(Provided information Opens)

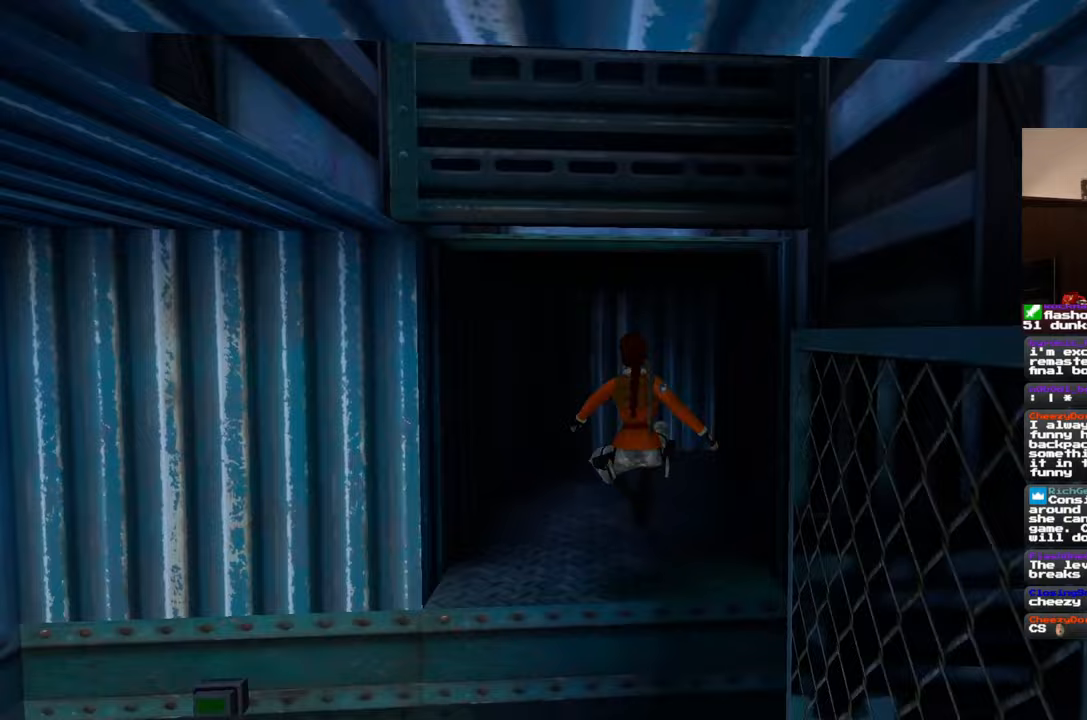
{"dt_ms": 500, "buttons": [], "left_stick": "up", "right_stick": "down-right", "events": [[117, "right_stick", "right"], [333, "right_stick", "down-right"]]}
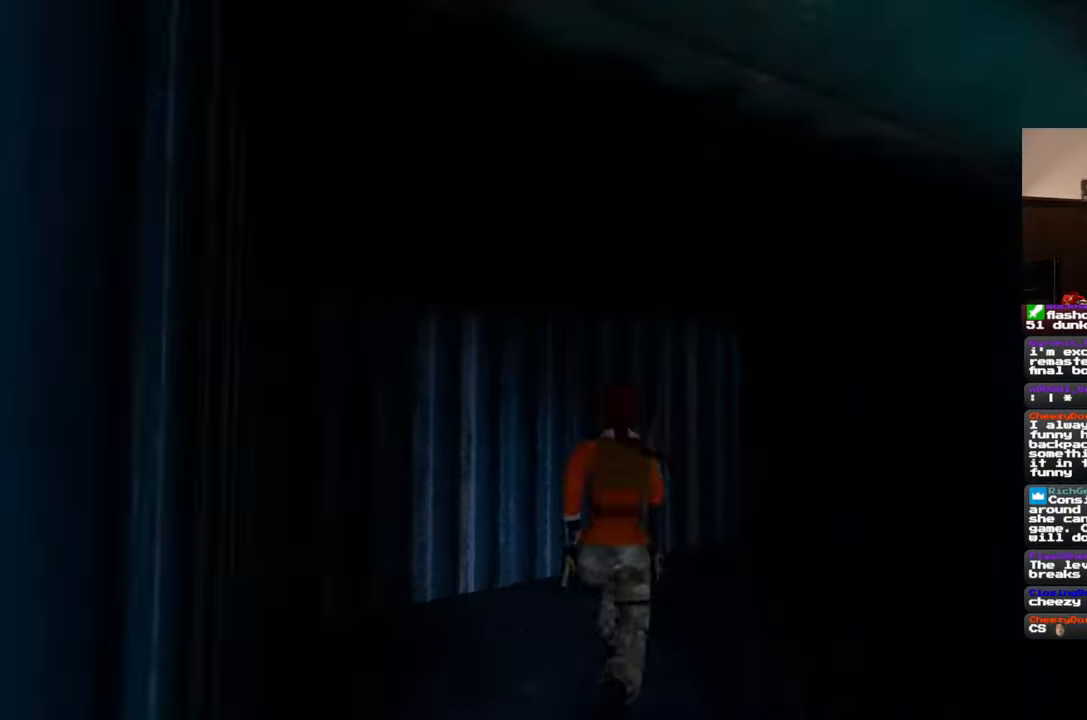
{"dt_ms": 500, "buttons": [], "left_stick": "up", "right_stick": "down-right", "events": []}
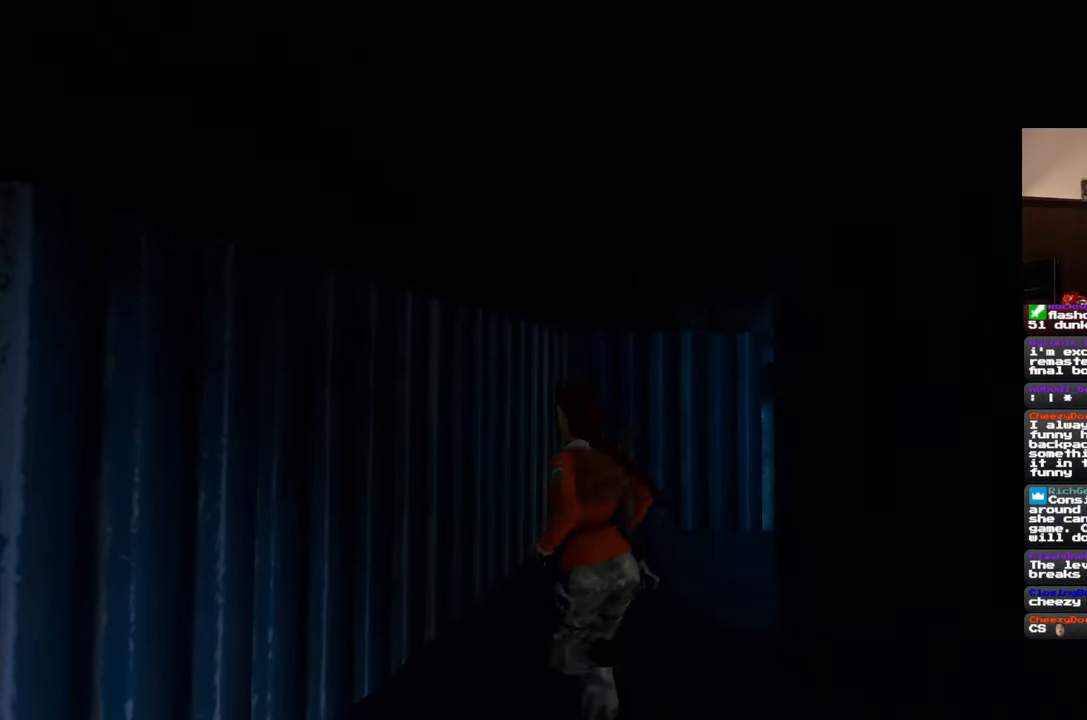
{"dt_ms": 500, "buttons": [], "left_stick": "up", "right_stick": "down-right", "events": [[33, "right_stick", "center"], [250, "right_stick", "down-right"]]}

(Provided information Closes)
(Provided information Opens)

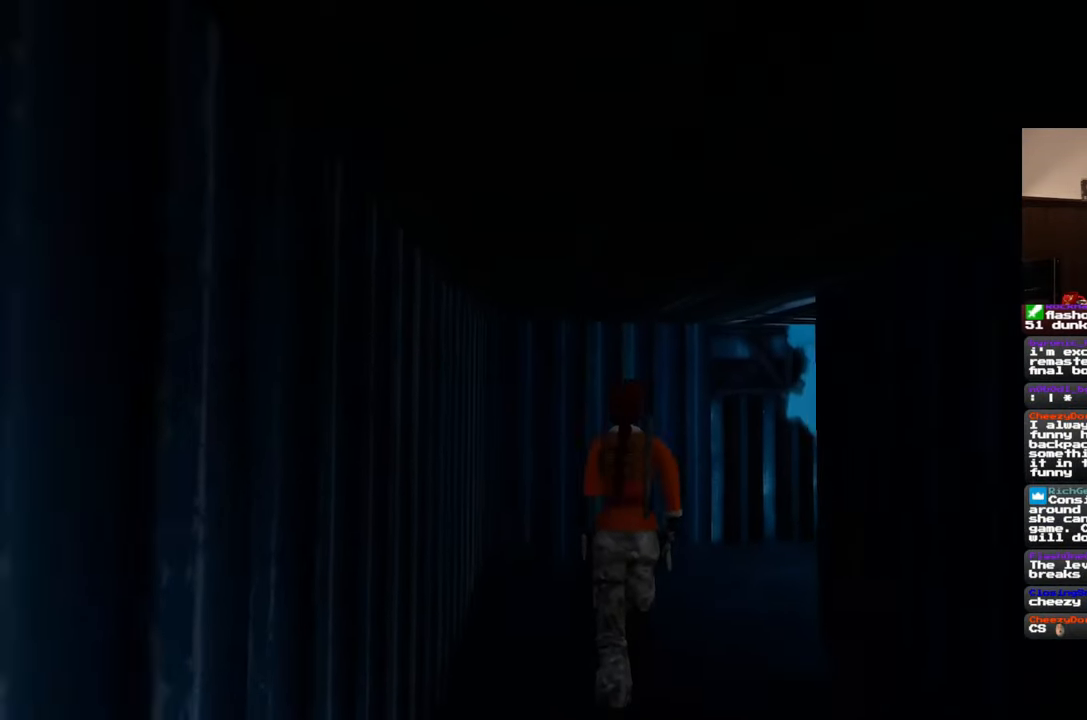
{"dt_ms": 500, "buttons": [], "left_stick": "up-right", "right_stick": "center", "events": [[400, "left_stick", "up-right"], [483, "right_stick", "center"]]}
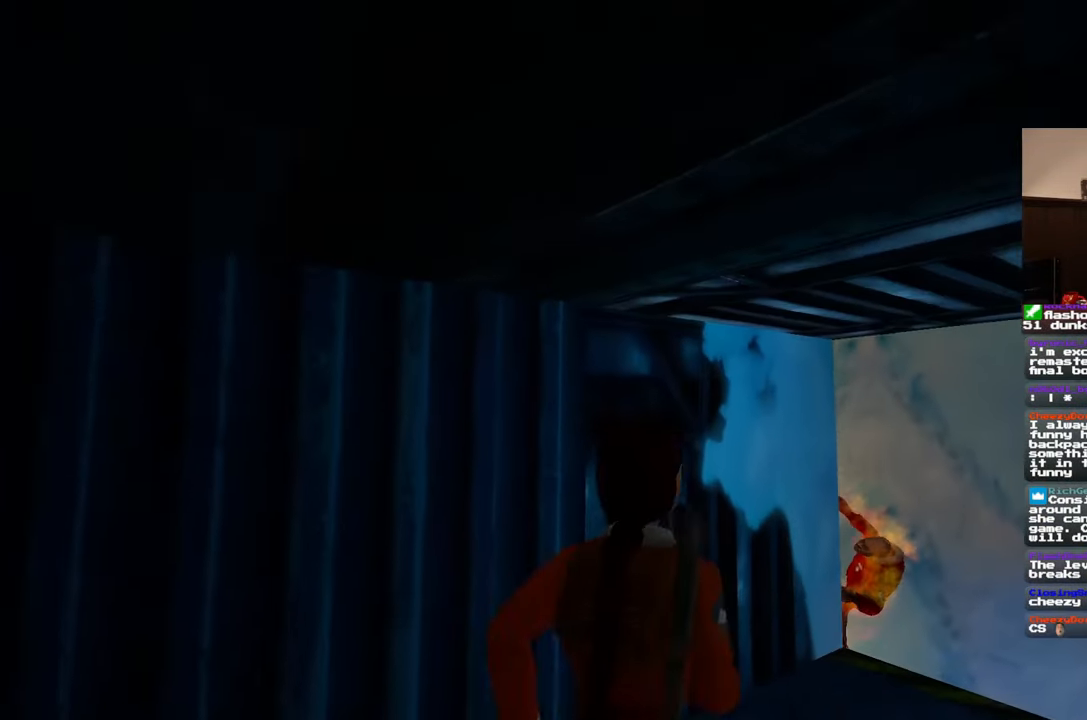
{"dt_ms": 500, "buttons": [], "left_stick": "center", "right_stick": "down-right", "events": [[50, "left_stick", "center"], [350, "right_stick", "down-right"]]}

(Provided information Closes)

* [Task description] Please say how many lines of the records contain the word "down", giving the number by itself.

* [Solution] 4